Thursday, April 23, 2015

April, The Daily {W}Rite 2o15 wk o4



Thursday,
April 23rd. One month from today I'll have had 67 years on this planet. Got me to thinking about age and all the little clichés people throw at you when you start getting old . . .  all those wise-old-sayings about "being" alive for a long time. One of my favorites to hate? "You're as old as you feel." If that's true I'm a hell of a lot older than 67 . . . I "feel" like a thousand years have gone by. And there's always the one that people have no qualms about shouting out when you're feeling lower than the Dead Sea:  "Life is too short to be sad." Hey, not to me. It seems I've been emotionally under the weather my whole life . . .  and this "sad," little existence I'm surviving just keeps going on and on . . . Sure you take a nap once in awhile just to breakup the monotony of consciousness, but life's always there staring at you through the bedroom window the moment you wake up!

I remember at 23, just out of the Marine Corps, living with my sister and her family, riding along with my then brother-in-law (who was a cop), going to the local grade school to pick-up my nieces. I saw this crossing guard old man walking some kids across the street  . . . bright yellow safety vest, make believe cop hat, waving a big red and white "stop sign on a stick" at us. "Man," I chuckled, "that dude is really old." Brother-in-law stared at me with a huge, fake smile on his face, "That man is only 30 years old." So, what, I was thinking, to me that's fucking OLD! Hell, at the time I had no expectation of seeing 30 years old. It would be unnatural to go passed the three tens . . . "Trust nobody over thirty!" "Hope I die before I get old." That was my train of thought. But the guy who wrote that last line, Pete Townshend, he's now 69. Like me I bet he never thought there was life after 30. Hell, I thought I'd hit 30 and bam! I'd just disappear. Didn't happen. Yes, I am slowly dissolving into nothingness . . . but we all are doing that . . . from the day we step out of that womb-with-no-view we've been dying. Some of us just take a lot longer to get to the end . . . Damn you, Beckett, for putting this existential nonsense inside my HEAD! {smile}

Saturday, April 25, 2o15
It seems to be too difficult any more to just sit down and work on my writing, work on my poetry, hell, work at anything. Lazy? lethargic? Just too old to care about being creative? I don't know. I'm just not interested in doing anything other than "playing" around on Facebook or watching TV. I miss my creative self, my energetic self . . . I use to have
such a kick-ass abundance of creative energy. I never worried about my art , how good or bad it might turn out, I just did it.

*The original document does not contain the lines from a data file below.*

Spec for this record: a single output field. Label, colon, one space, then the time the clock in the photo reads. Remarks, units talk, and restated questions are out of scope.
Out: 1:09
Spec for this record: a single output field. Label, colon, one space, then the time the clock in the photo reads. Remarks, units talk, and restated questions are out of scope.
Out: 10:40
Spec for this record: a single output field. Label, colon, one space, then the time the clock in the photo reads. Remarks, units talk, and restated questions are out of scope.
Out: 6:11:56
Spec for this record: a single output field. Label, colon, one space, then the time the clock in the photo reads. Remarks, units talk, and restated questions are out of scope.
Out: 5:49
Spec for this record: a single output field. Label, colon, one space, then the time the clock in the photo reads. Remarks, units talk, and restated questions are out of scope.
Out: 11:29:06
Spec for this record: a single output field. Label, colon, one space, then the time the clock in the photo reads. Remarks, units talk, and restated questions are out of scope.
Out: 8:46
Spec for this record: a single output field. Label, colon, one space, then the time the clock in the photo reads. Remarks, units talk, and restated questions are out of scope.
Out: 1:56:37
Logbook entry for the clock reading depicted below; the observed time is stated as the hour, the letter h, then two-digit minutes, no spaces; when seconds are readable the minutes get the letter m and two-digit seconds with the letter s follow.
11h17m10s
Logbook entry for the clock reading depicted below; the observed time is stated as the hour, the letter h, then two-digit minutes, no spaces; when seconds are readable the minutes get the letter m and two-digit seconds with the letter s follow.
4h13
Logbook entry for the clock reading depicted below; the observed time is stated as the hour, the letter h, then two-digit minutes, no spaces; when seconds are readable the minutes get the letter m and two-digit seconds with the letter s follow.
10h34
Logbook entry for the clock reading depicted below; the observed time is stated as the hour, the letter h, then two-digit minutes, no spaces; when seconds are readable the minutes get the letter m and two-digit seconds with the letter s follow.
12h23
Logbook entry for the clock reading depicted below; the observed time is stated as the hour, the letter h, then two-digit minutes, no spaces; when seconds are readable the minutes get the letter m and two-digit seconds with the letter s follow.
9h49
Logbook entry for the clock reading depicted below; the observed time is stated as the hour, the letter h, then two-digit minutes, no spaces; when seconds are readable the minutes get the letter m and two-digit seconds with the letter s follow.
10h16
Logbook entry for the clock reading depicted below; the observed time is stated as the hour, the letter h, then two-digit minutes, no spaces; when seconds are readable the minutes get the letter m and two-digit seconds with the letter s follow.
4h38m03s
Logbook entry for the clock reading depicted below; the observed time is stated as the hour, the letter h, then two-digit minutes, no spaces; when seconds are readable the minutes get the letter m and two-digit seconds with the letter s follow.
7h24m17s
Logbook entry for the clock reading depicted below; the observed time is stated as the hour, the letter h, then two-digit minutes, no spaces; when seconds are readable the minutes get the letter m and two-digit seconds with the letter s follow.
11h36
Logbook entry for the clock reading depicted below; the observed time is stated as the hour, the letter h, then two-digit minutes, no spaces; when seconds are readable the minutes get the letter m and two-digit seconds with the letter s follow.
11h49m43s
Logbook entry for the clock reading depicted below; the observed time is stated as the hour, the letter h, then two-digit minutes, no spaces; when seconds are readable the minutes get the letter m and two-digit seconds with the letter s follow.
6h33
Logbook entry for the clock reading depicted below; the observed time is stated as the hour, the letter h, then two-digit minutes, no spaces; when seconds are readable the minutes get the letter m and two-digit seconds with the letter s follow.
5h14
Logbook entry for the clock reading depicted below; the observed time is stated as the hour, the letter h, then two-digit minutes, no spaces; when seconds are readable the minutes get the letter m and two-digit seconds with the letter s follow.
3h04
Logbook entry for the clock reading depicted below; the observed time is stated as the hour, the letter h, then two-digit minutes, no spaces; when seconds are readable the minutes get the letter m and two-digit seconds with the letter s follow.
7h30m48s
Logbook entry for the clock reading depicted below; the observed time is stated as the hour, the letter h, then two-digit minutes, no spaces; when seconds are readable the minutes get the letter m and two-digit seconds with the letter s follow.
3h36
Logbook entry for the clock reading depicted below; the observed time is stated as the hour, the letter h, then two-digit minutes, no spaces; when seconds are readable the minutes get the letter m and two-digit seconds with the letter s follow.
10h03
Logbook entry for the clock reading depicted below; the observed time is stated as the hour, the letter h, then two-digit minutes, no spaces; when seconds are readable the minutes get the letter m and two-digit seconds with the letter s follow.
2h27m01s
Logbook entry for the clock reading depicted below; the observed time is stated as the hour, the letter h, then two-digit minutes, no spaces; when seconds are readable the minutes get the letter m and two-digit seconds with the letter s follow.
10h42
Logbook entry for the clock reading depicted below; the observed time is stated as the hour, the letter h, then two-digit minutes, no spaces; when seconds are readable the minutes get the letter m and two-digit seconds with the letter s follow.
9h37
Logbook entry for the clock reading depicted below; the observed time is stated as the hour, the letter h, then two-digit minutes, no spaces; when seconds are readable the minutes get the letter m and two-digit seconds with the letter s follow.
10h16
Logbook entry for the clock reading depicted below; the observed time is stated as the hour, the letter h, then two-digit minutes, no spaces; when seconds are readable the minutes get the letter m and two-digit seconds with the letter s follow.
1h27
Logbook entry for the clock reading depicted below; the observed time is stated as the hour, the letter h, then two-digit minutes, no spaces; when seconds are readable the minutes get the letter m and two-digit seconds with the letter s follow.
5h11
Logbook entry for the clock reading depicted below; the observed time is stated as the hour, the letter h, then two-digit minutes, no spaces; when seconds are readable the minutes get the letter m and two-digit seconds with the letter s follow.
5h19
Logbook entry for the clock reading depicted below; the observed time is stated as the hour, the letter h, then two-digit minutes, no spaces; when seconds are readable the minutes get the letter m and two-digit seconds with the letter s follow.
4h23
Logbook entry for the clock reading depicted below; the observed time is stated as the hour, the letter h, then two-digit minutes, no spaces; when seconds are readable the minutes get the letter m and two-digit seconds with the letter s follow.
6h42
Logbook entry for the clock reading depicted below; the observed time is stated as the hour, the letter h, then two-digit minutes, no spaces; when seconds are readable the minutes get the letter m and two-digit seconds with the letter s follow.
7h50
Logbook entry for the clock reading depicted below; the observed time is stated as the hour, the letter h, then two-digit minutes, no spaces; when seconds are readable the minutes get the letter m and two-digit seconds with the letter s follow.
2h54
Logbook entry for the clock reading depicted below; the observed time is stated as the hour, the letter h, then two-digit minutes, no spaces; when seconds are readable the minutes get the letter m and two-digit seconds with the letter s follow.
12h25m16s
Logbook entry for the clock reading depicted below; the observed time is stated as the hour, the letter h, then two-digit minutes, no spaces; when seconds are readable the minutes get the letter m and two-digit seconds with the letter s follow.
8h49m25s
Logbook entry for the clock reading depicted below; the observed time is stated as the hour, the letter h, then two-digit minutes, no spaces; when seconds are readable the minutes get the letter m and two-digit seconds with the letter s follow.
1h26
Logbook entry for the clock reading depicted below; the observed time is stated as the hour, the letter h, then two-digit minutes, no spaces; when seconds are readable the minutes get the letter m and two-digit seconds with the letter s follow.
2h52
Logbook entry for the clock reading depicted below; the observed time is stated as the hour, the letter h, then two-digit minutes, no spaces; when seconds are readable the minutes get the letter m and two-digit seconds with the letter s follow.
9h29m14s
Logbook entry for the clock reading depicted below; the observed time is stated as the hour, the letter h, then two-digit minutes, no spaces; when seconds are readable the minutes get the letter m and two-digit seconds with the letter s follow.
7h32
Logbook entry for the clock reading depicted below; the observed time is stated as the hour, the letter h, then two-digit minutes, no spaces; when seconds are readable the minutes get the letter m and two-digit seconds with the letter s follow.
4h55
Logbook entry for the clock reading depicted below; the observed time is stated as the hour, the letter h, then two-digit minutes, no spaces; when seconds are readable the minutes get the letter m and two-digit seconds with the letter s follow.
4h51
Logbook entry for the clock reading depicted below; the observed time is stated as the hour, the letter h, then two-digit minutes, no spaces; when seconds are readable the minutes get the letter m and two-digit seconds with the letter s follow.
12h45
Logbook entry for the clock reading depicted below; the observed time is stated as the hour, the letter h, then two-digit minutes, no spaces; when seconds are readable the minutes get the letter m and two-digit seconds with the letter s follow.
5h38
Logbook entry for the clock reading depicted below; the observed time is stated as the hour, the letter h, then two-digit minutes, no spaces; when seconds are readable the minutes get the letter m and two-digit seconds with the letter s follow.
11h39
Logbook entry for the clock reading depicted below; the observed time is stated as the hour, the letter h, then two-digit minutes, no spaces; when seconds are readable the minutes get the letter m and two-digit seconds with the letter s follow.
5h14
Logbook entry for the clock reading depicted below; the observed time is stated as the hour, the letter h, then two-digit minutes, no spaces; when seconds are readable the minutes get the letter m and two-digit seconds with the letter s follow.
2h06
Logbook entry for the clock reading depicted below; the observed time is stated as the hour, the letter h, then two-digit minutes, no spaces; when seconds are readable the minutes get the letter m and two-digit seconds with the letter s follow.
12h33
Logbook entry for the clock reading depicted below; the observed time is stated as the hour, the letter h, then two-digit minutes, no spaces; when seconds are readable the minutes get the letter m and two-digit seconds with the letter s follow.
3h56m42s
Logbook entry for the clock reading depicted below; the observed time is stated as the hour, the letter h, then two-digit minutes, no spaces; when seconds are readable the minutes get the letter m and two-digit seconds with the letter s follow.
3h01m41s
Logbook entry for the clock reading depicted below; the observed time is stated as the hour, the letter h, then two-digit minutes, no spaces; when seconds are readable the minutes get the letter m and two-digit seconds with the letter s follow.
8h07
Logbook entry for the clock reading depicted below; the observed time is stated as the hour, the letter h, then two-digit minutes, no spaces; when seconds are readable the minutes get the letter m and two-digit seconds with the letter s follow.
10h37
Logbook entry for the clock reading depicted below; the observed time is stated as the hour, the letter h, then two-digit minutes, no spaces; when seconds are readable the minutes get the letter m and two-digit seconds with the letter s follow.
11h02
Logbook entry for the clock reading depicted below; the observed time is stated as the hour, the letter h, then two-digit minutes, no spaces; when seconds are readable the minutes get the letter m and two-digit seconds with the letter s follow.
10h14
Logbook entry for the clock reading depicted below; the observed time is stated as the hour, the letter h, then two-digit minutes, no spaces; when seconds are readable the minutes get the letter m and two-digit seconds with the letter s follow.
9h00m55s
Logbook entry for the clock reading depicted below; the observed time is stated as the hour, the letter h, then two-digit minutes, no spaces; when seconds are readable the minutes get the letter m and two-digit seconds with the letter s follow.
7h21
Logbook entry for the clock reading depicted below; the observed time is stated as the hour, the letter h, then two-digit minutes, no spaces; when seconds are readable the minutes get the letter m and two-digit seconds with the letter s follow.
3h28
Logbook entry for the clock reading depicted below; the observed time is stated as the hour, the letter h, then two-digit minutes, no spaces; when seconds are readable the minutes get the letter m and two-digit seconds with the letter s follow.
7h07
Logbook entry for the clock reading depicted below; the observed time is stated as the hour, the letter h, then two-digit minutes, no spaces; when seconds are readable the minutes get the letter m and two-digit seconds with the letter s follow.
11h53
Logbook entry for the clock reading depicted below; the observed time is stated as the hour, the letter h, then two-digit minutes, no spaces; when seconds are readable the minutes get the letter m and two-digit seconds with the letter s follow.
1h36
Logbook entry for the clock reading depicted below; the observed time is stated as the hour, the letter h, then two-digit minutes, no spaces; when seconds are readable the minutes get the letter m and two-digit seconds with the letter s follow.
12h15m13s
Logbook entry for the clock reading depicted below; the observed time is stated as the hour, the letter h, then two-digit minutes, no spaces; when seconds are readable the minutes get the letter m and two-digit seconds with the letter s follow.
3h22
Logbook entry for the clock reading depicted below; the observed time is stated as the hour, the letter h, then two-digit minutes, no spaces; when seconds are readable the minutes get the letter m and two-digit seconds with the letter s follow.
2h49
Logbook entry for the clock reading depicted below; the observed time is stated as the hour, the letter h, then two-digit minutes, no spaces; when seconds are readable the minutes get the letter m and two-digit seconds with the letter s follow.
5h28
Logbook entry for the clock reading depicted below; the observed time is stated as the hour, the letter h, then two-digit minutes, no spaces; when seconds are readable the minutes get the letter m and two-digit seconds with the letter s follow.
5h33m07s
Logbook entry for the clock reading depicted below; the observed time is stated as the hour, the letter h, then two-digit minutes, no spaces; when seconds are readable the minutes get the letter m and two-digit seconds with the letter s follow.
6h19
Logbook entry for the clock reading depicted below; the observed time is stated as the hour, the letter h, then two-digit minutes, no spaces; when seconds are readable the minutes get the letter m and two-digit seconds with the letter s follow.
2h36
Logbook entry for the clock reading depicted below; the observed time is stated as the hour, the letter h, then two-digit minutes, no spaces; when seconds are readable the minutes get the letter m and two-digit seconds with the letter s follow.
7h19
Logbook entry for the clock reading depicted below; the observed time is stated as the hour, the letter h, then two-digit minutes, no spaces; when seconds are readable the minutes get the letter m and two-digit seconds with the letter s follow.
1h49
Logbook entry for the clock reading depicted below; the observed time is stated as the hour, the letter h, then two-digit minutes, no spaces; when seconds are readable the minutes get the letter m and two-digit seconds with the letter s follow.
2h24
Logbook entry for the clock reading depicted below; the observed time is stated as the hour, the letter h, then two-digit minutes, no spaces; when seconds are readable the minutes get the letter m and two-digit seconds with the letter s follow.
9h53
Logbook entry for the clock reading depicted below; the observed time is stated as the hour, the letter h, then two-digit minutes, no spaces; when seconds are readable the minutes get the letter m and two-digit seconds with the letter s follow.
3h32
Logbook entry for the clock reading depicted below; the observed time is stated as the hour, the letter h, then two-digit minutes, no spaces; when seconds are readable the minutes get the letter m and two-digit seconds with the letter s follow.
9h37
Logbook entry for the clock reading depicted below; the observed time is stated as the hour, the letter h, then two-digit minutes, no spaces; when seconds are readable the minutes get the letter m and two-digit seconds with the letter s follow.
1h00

Did get one thing done this last week, though. Got that piece of art I purchased last Art Walk framed. Though it was a cheap metal frame with a white matting job thrown in, it cost about $25.00, five dollars more than the painting cost me. One of the Hobby Lobby workers really liked the picture. I told him about the artist, Manda Shae Dickinson, how she was from Lawton and just recently arrived in Norman. I didn't think about it until just now, but I should've gotten her to sign it, damn it. Anyway, I need to get in the writing "mood" again. I need to start getting creative again. I miss it.